But across the stock market, earnings multiples are testing levels that followed 
soon after the dot-com bubble exploded. The S&P 500's forward PE recently hit 
18.8, its highest since 2002. At 22.5, the S&P 500 tech index's PE is at its 
highest since 2004, but still nowhere near its peak PE of 48 in 2000.
 With Apple, Amazon, Alphabet and other technology companies fueling much of Wall 
Street's rally since the 2008-2009 financial crisis, some investors worry the 
market has become vulnerable to any downturn among those companies.
 
 Shares of Microsoft, Apple, Amazon, Alphabet and Facebook alone make up about 
18% of the benchmark S&P 500.
 
 "While the levels of valuation are not as extreme, the conclusion is somewhat 
the same from the market standpoint. If for whatever reason these names falter, 
it's going to be very hard for certainly the Nasdaq, which is even more heavily 
weighted, but even the broader market, the S&P ... to perform well," said Walter 
Todd, chief investment officer at Greenwood Capital in South Carolina.
 
 Tech market share of the stock market - https://tmsnrt.rs/2UQvb4V
 
 At the height of the dot-com era, technology stocks accounted for over 35% of 
the S&P 500's value. Today, the tech sector accounts for about 25% of S&P 500 
market capitalization, according to Refinitiv Datastream. But combining the tech 
sector <.SPLRCT> with the communications sector <.SPLRCL>, which includes 
Internet-related companies like Alphabet, Facebook and Netflix <NFLX.O>, the 
group accounts for 35% of the S&P 500.
 
 The spate of unprofitable companies seeking to go public in recent years had 
struck some investors as similar to the dot-com boom.
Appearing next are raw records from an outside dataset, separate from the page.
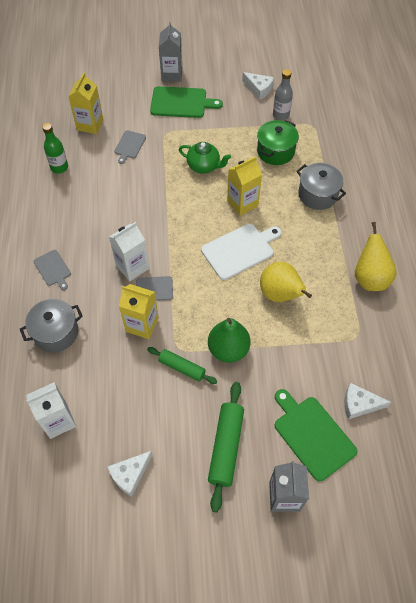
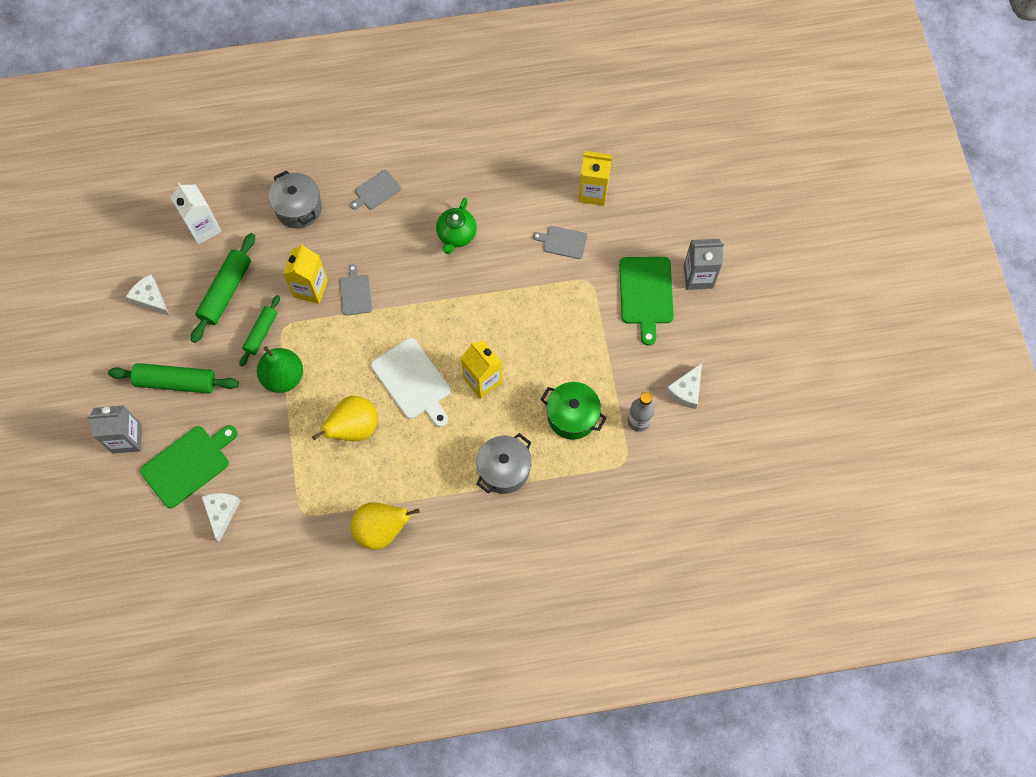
camera: 85 degrees right, 10 degrees up
(59, 167) = (520, 171): green bottle -> none
(132, 267) = (383, 269): white carton -> none
(133, 399) = (226, 291): none -> green rolling pin
(204, 166) = (538, 331): green teapot -> green teapot (456, 235)

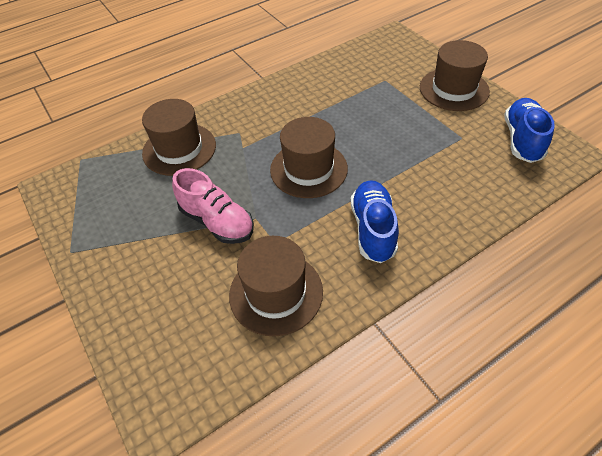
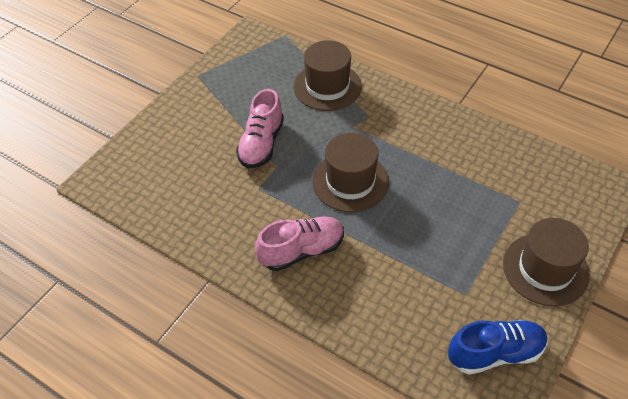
camera: 65 degrees right, 0 degrees up
(276, 293) = (209, 206): brown hat -> none
(373, 229) = (302, 251): blue shoe -> pink shoe

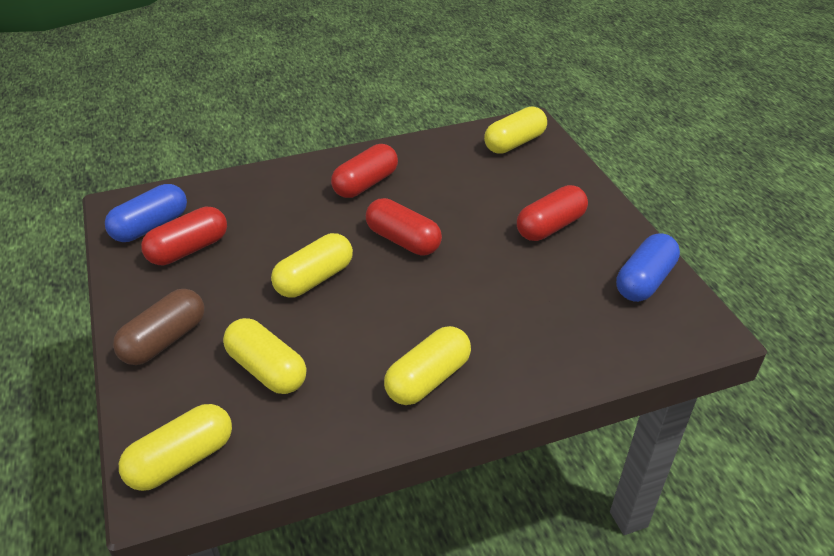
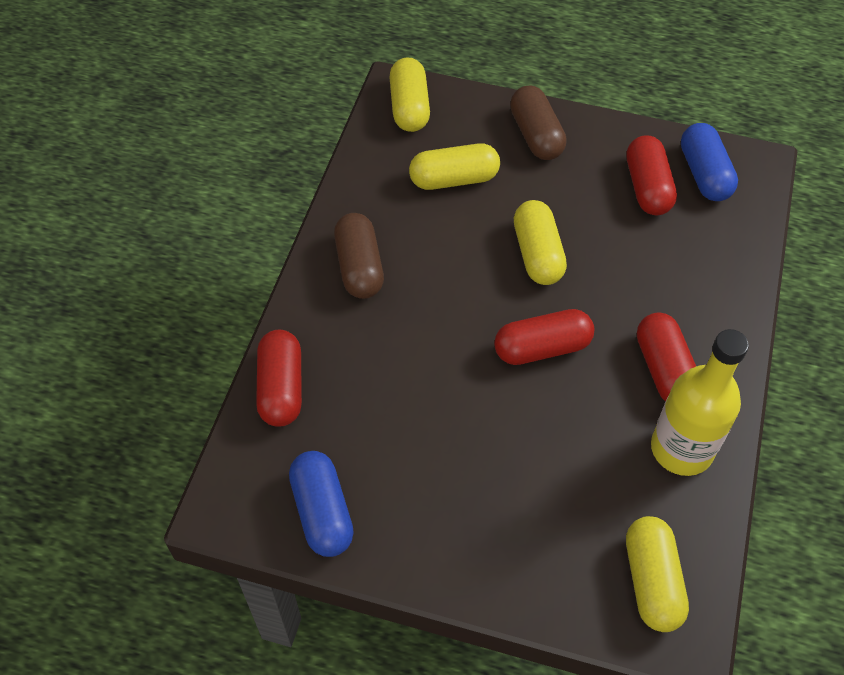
camera: 125 degrees right, 15 degrees up
(418, 159) = (681, 449): none -> yellow bottle
(428, 379) = (359, 267): yellow capsule -> brown capsule
(550, 226) = (465, 493): red capsule -> red capsule (281, 388)

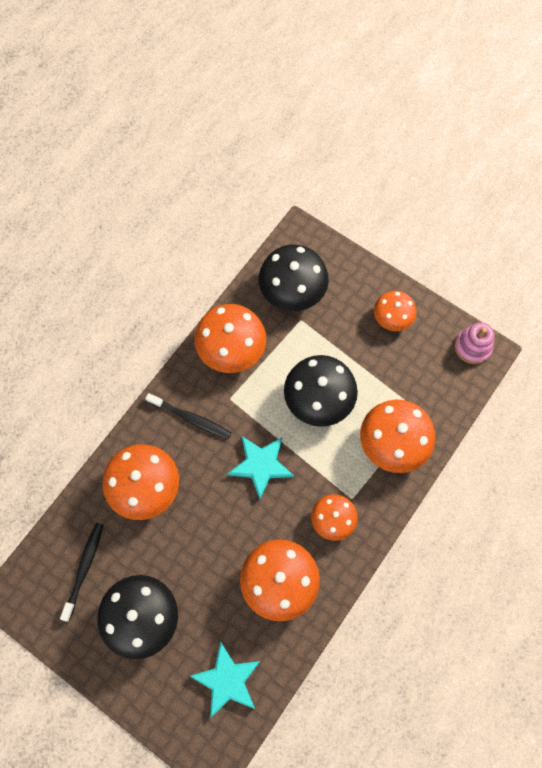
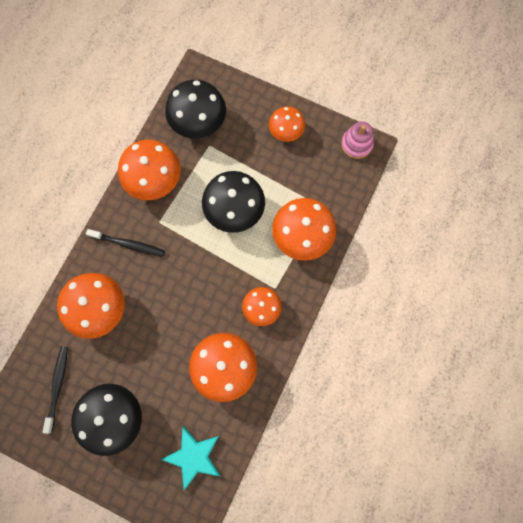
camera: 10 degrees left, 5 degrees up
(261, 465) = (194, 273): turquoise star -> none

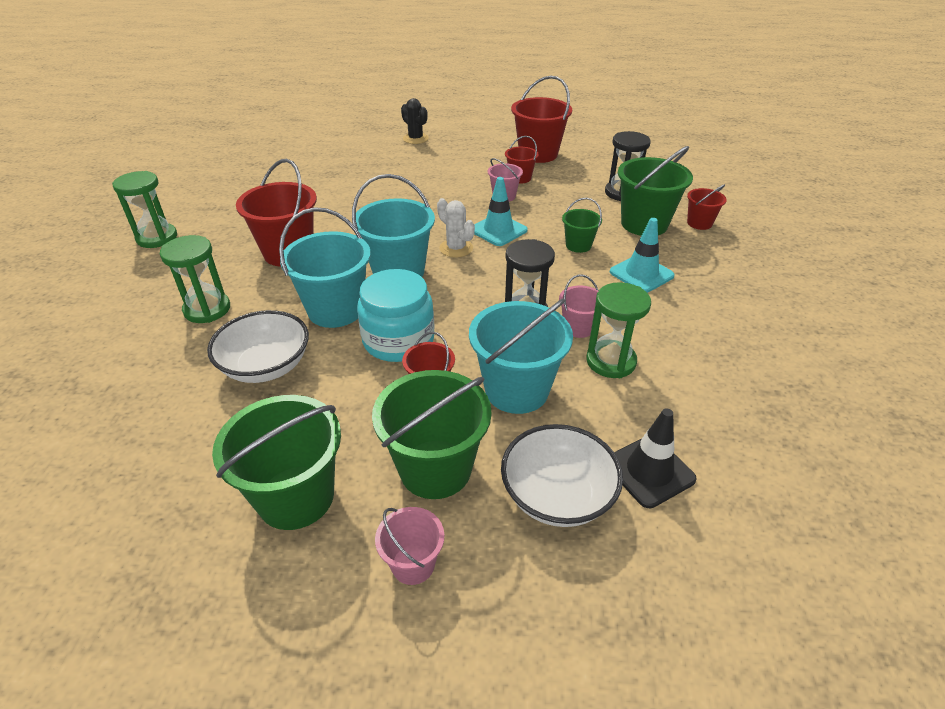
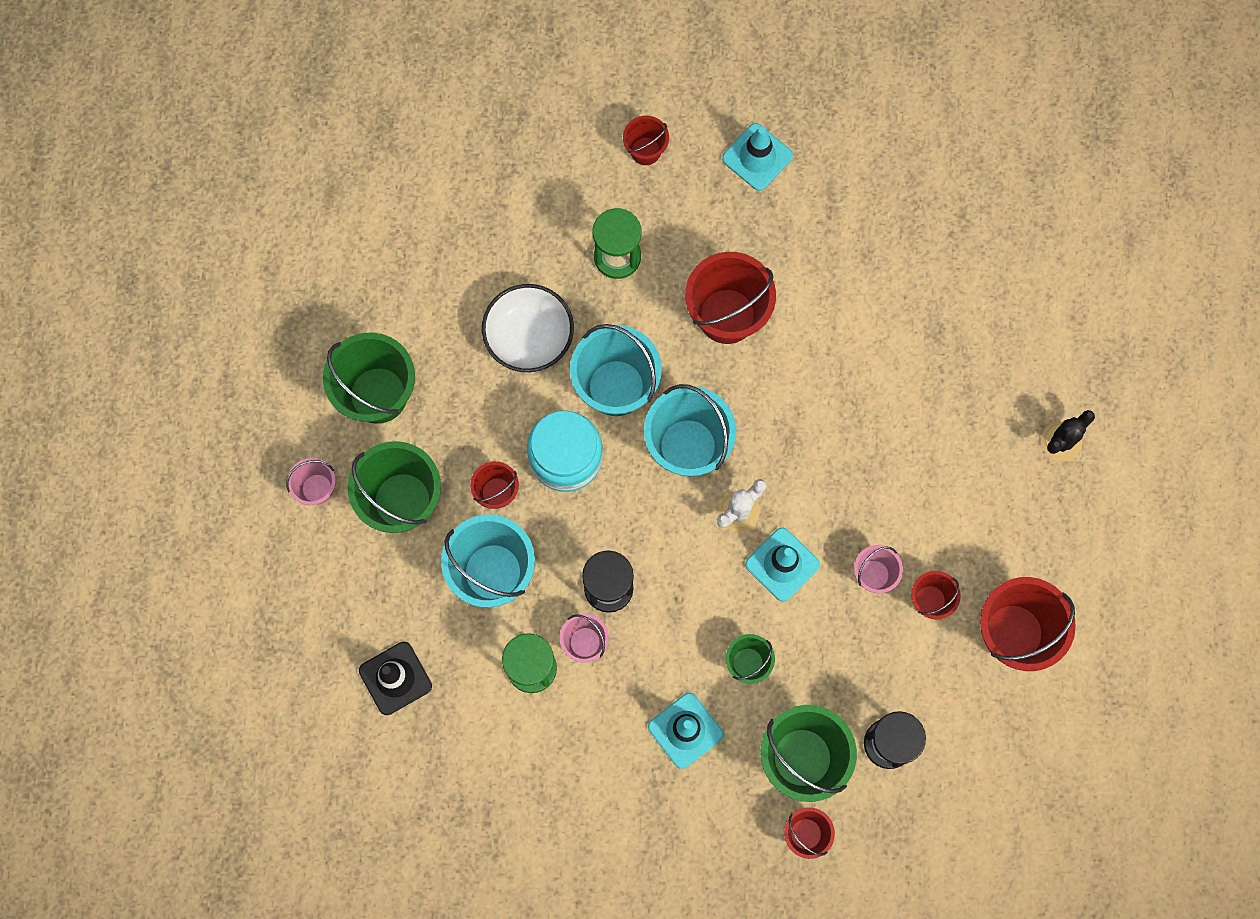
camera: 90 degrees right, 35 degrees up
(112, 293) = (645, 151): none -> red bucket
(157, 238) = (757, 157): green hourglass -> turquoise traffic cone
(557, 495) = (373, 599): white bowl -> none

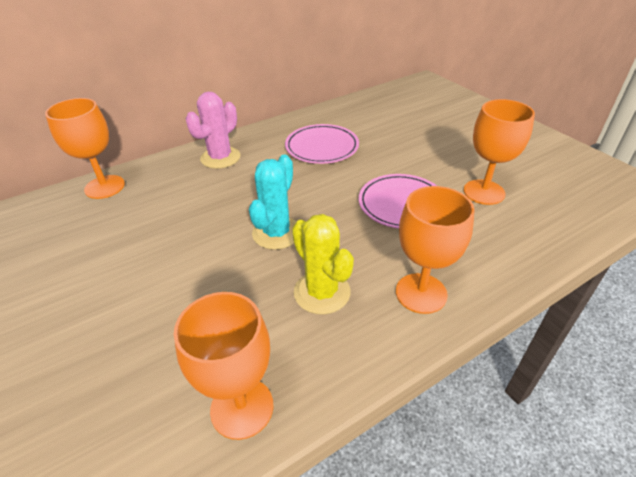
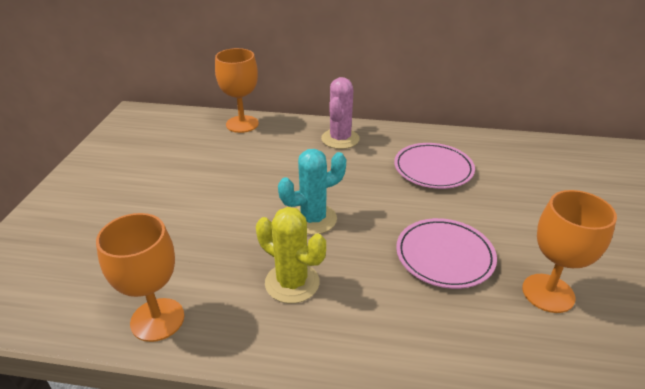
camera: 40 degrees right, 5 degrees down
(220, 158) = (340, 139): pink cactus -> pink cactus turned 60 degrees counterclockwise
(322, 292) = (292, 283): yellow cactus -> yellow cactus turned 60 degrees counterclockwise
(421, 293) = (366, 336): orange goblet -> none

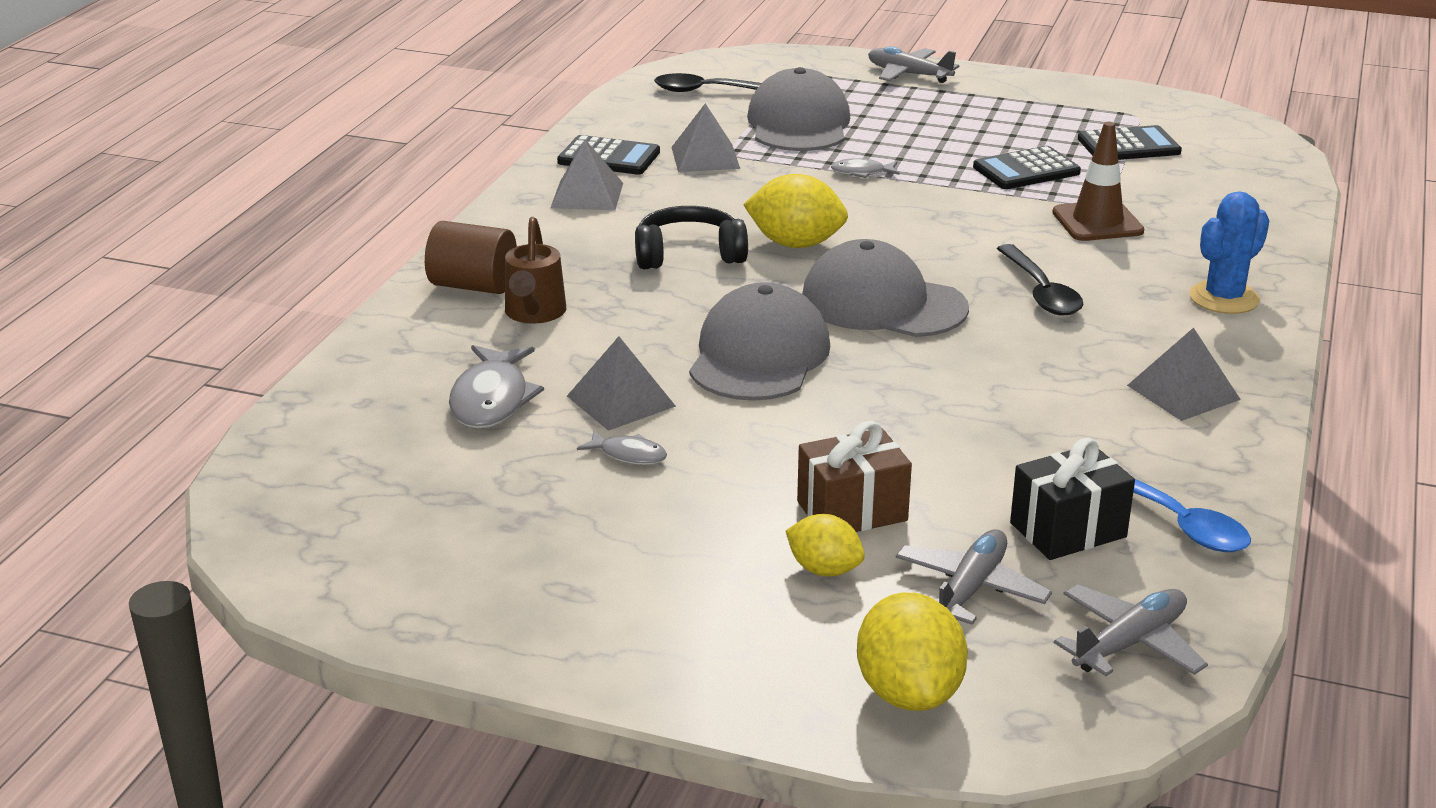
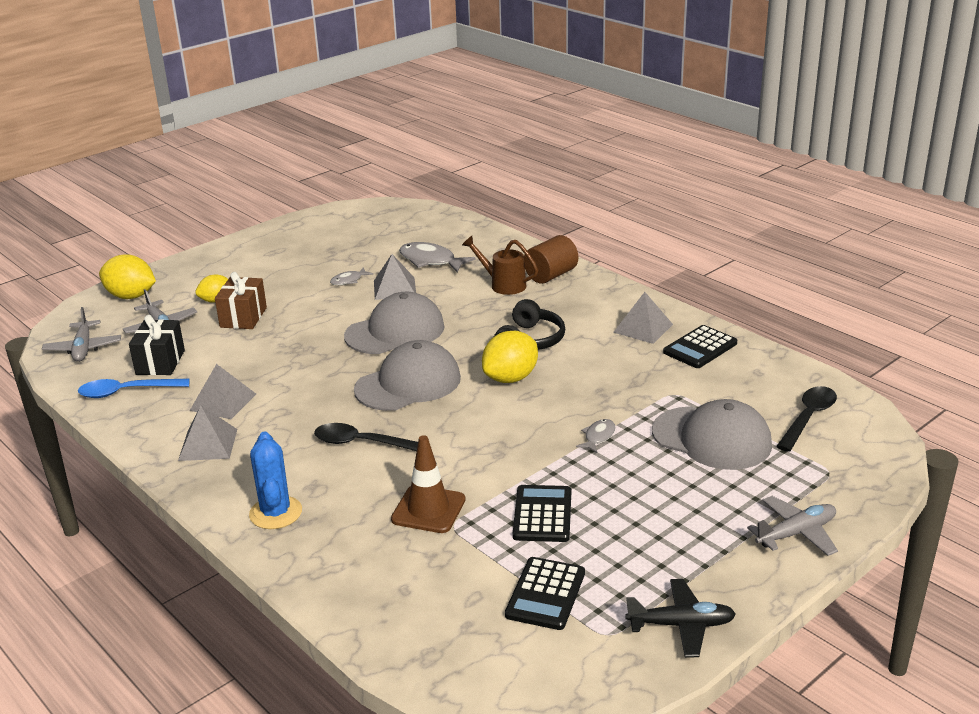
camera: 120 degrees right, 0 degrees up
(705, 157) = (673, 382): grey pyramid -> grey pyramid (223, 402)
(759, 355) = (395, 331): grey cap -> grey cap turned 75 degrees counterclockwise
(1085, 95) = (681, 625): none -> black plane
But WeWork's spectacular 
failure to pull off a multibillion-dollar IPO last year was seen as a positive 
sign for those concerned about an overly ebullient market and investors' 
willingness to buy shares of companies with no clear path to profitability.
 
 More recent worries have been sparked by massive -- and to some investors, 
confusing -- gains for Tesla <TSLA.O>. The electric vehicle maker's stock price 
has soared 90% in 2020 alone.
 
 “Watching Tesla this last week felt a lot like the bubble,” said Nancy Tengler, 
chief investment officer of Laffer Tengler Investments.